▸ **TEXT**
The Curse of the Better Mousetrap

Tuesday, January 16, 2007

According to the conventional wisdom, the HD-DVD and Blu-Ray formats are like VHS and Betamax—two competing standards squaring off in a winner-take-all market. But in today’s marketplace, other options might moot the format war.

The technology world is abuzz over last week’s Consumer Electronics Show, the annual exhibition of the world’s latest high-tech gizmos in Las Vegas. This year, CES was the front line of a fierce battle among the world’s entertainment and electronics giants to decide the next format for high-definition video. One camp, led by Toshiba, Universal Studios, and Microsoft, is pushing the HD-DVD, an upgrade to the traditional DVD that can hold up to 30 gigabytes of data, more than triple the amount stored on standard DVD discs. The other camp, led by Sony, Fox, Disney, and several consumer electronics manufacturers, are pushing the more ambitious Blu-ray format, with a capacity of up to 50 gigabytes.

▸ **EXERCISE DESCRIPTION**
Copy out the article on the high-definition disc format battle in full, word for word, from its title through its last sentence.

▸ **INPUT DATA**
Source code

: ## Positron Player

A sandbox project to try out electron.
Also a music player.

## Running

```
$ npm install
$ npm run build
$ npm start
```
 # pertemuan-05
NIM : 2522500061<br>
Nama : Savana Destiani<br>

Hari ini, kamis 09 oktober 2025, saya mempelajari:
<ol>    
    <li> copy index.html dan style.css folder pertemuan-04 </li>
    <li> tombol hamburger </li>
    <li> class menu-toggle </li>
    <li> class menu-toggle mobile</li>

▸ **RESPONSE AREA**
The Curse of the Better Mousetrap

Tuesday, January 16, 2007

According to the conventional wisdom, the HD-DVD and Blu-Ray formats are like VHS and Betamax—two competing standards squaring off in a winner-take-all market. But in today’s marketplace, other options might moot the format war.

The technology world is abuzz over last week’s Consumer Electronics Show, the annual exhibition of the world’s latest high-tech gizmos in Las Vegas. This year, CES was the front line of a fierce battle among the world’s entertainment and electronics giants to decide the next format for high-definition video. One camp, led by Toshiba, Universal Studios, and Microsoft, is pushing the HD-DVD, an upgrade to the traditional DVD that can hold up to 30 gigabytes of data, more than triple the amount stored on standard DVD discs. The other camp, led by Sony, Fox, Disney, and several consumer electronics manufacturers, are pushing the more ambitious Blu-ray format, with a capacity of up to 50 gigabytes.